Tuesday, November 2, 2010

Making the "Other," "Us" | Congregational Resource Guide





Making the "Other," "Us"

By Laura Truax

As originally submitted to Congregational Resource Guide on October 27, 2010 at 8:59 pm

I remember the day clearly.

I had gotten up extra early that Sunday morning. The “close” on the sermon wasn’t working too well and I needed to tighten up some transitions; I was hosting a young adult dinner that night and needed to get the laundry out of the living room; And it was our community’s monthly potluck lunch. By 8:00 AM, I had my contribution simmering in the slow cooker and dropped it off in the church kitchen on my way to preach our early service.

I was exhausted when I reached that potluck – like most pastors I was the last one to leave the sanctuary and almost the last to arrive at our lunch. The serving table held nothing but a few crackers and lettuce leaves.

But glancing around the crowded room I saw tables full of our homeless congregants with two full plates of food in front of them -- a veritable feast.

I felt my cheeks flush with anger and my stomach start to tighten.

****

Five years earlier our church had begun a ministry that was largely for folks “out there.” Those who were hungry and homeless in downtown Chicago. We had a thriving program with family style served meals, live music, weekly medical check ups. The warmth and love everyone felt from our Breaking Bread ministry gave our guests hope that they would be welcomed and embraced in worship on Sunday morning as well.

And they were embraced and loved. But at a distance. The guys sometimes smelled, so others didn’t want to sit too close. Some of our new attendees liked carrying their “stuff” with them. Everywhere. This became a problem in our crowded services. We would try and accommodate that - even though it meant a live person may not have a place to sit because of the “stuff.”

We said we loved. We said we were in relationship with each other. But really we were tolerating.. Our lives weren’t really open to one another. Instead we were playing stock roles in a well known play: we were providing resources and they (“the other”) were taking them. We had a long way to go before we began to model the kind of true hospitality Christine Pohl talks about in her book, Making Room.

As I stood that morning in fellowship hall I realized that being in relationship with others asks something of each party.

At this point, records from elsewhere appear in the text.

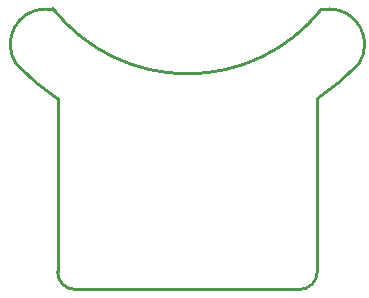
<source format=gko>
G04 Layer_Color=16711935*
%FSLAX44Y44*%
%MOMM*%
G71*
G01*
G75*
%ADD19C,0.2500*%
%ADD24C,0.2540*%
D19*
X-3794Y222635D02*
G03*
X223614Y222406I113794J89866D01*
G01*
X-35152Y176161D02*
G03*
X-232Y146650I145152J136339D01*
G01*
X-10000Y222500D02*
G03*
X-35158Y176157I-0J-30000D01*
G01*
X255158D02*
G03*
X230000Y222500I-25158J16343D01*
G01*
X220232Y146650D02*
G03*
X255152Y176162I-110232J165850D01*
G01*
D24*
X205000Y-15000D02*
G03*
X220000Y0I0J15000D01*
G01*
X0Y0D02*
G03*
X15000Y-15000I15000J0D01*
G01*
Y-15000D02*
X205000D01*
X-10000Y222500D02*
X-3965D01*
X220000Y0D02*
Y146650D01*
X223495Y222500D02*
X230000D01*
X0Y0D02*
Y146650D01*
M02*

</source>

To live in love means that you are both giving and receiving. I realized in the moment that I had a responsibility to these men – whom I love – and they have a responsibility to me. “Much is required” from both of us. I am blessed to have a kitchen and have the responsibility of providing food; they are blessed to be able to save some for me – to hold off on having seconds until all of their other brothers and sisters have had a share as well.

It sounds basic. But it was transformational. Over the months and years that have followed our relationships started to change. Our worship services were less about charity to and more about being with. We started to treat each others as equals – as family. And we slowly began to better understand the real meaning of being friends with those who are often on the sidelines – the kind of friendship my friend Christopher Heuertz models so well and discusses in a recent interview at Duke Divinity school: Gradually we are taking steps to change -- together. And in doing so became more like the family Jesus was calling into existence.